Tuesday, May 08, 2007

MY FAVORITE BOOK

I'm embarrassed to say that my all-time favorite book is one that I still haven't finished, Homer's "Odyssey." I first encountered it in an old-fashioned literature anthology that we used in 3rd or 4th grade. I was impressed by the earnestness with which the stories were told. The author really seemed to believe that reading about Ulysses was the most important thing you could do, and of course he was right.


My favorite character was the cyclops. He seemed oddly human and appealing but these qualities didn't prevent him from being single-minded about eating the Greeks. I remember thinking how strange it was that the cyclops could think and speak but still have no mercy on his fellow creatures (sounds like animation writers, doesn't it?). It was the first inkling I had that the world contains some puzzling characters whose motives can never be understood but who must nevertheless be resisted.


Years went by without any thought of The Odyssey then I saw "The Seventh Voyage of Sinbad" in a theater. Wow! My kid heart almost jumped out of my chest! I instantly recognized my old friend the cyclops, made even more terrifying by Harryhausen and Bernard Herriman...Sinbad was from Iraq but the feel of the story was unmistakably Homeric...minus the cheesy Hollywood touches. I began to think of the Greeks as the storytellers who delivered the goods, who could explain life to me better than anyone else.

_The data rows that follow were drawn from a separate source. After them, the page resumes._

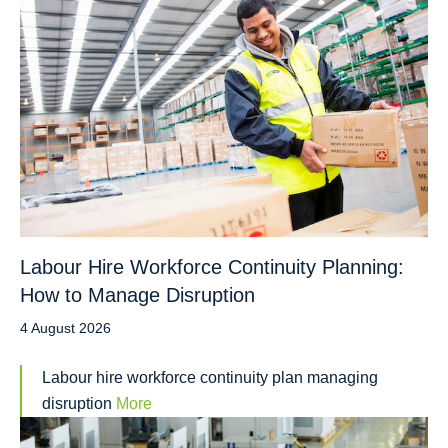
Labour Hire Workforce Continuity Planning:
How to Manage Disruption
4 August 2026
Labour hire workforce continuity plan managing
disruption
More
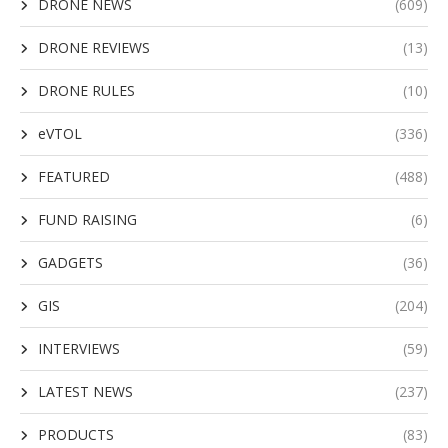
DRONE NEWS
(609)
DRONE REVIEWS
(13)
DRONE RULES
(10)
eVTOL
(336)
FEATURED
(488)
FUND RAISING
(6)
GADGETS
(36)
GIS
(204)
INTERVIEWS
(59)
LATEST NEWS
(237)
PRODUCTS
(83)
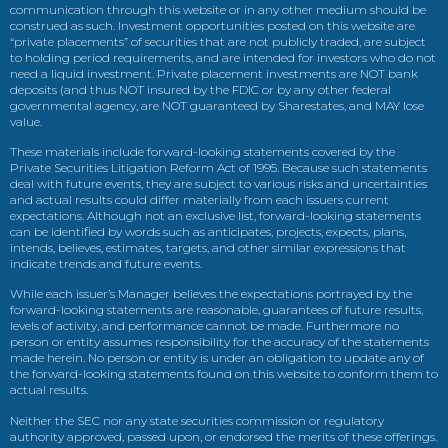
communication through this website or in any other medium should be
construed as such. Investment opportunities posted on this website are
“private placements” of securities that are not publicly traded, are subject
to holding period requirements, and are intended for investors who do not
need a liquid investment. Private placement investments are NOT bank
deposits (and thus NOT insured by the FDIC or by any other federal
governmental agency, are NOT guaranteed by Sharestates, and MAY lose
value.
These materials include forward-looking statements covered by the
Private Securities Litigation Reform Act of 1995. Because such statements
deal with future events, they are subject to various risks and uncertainties
and actual results could differ materially from each issuers current
expectations. Although not an exclusive list, forward-looking statements
can be identified by words such as anticipates, projects, expects, plans,
intends, believes, estimates, targets, and other similar expressions that
indicate trends and future events.
While each issuer’s Manager believes the expectations portrayed by the
forward-looking statements are reasonable, guarantees of future results,
levels of activity, and performance cannot be made. Furthermore no
person or entity assumes responsibility for the accuracy of the statements
made herein. No person or entity is under an obligation to update any of
the forward-looking statements found on this website to conform them to
actual results.
Neither the SEC nor any state securities commission or regulatory
authority approved, passed upon, or endorsed the merits of these offerings.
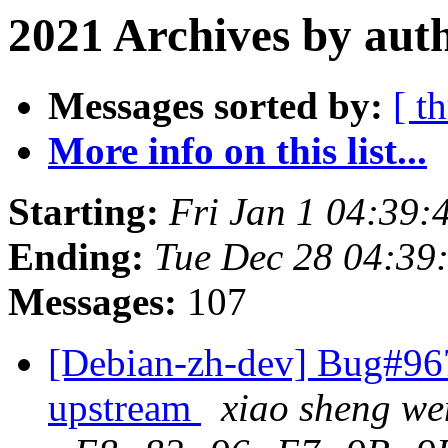
2021 Archives by aut
Messages sorted by:
[ t
More info on this list...
Starting:
Fri Jan 1 04:39
Ending:
Tue Dec 28 04:3
Messages:
107
[Debian-zh-dev] Bug#967
upstream
xiao sheng w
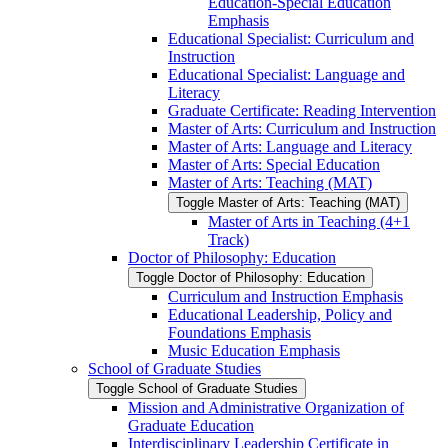
Education-​Special Education
Emphasis
Educational Specialist: Curriculum and
Instruction
Educational Specialist: Language and
Literacy
Graduate Certificate: Reading Intervention
Master of Arts: Curriculum and Instruction
Master of Arts: Language and Literacy
Master of Arts: Special Education
Master of Arts: Teaching (MAT)
Toggle Master of Arts: Teaching (MAT)
Master of Arts in Teaching (4+1
Track)
Doctor of Philosophy: Education
Toggle Doctor of Philosophy: Education
Curriculum and Instruction Emphasis
Educational Leadership, Policy and
Foundations Emphasis
Music Education Emphasis
School of Graduate Studies
Toggle School of Graduate Studies
Mission and Administrative Organization of
Graduate Education
Interdisciplinary Leadership Certificate in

Still later I saw "Jason and the Argonauts" and that firmed it up. There again was the Homeric sensibility even though the story was written by someone else. I loved the ideal that permeated the film: manliness, intellect, courage and a thirst for adventure. Isn't that what we all crave? I don't claim to possess any of these Homeric qualities but having them in front of me as distant ideals changed the course of my life.
I don't think the picture above is of Homer but it's the way I like to think of him so it gets a place here. I mentioned earlier that I never finished The Odyssey (I listened to an unabridged tape set of it a couple of times but maybe that doesn't count). Maybe I never will finish it. I have a taste for modern stories now and the Odyssey's way of telling a story seems too old-fashioned to me. The really odd thing is that I can still say with complete sincerity that it was and is the most influential book I've ever read. It's amazing how even a small dose of Homer goes a very long way.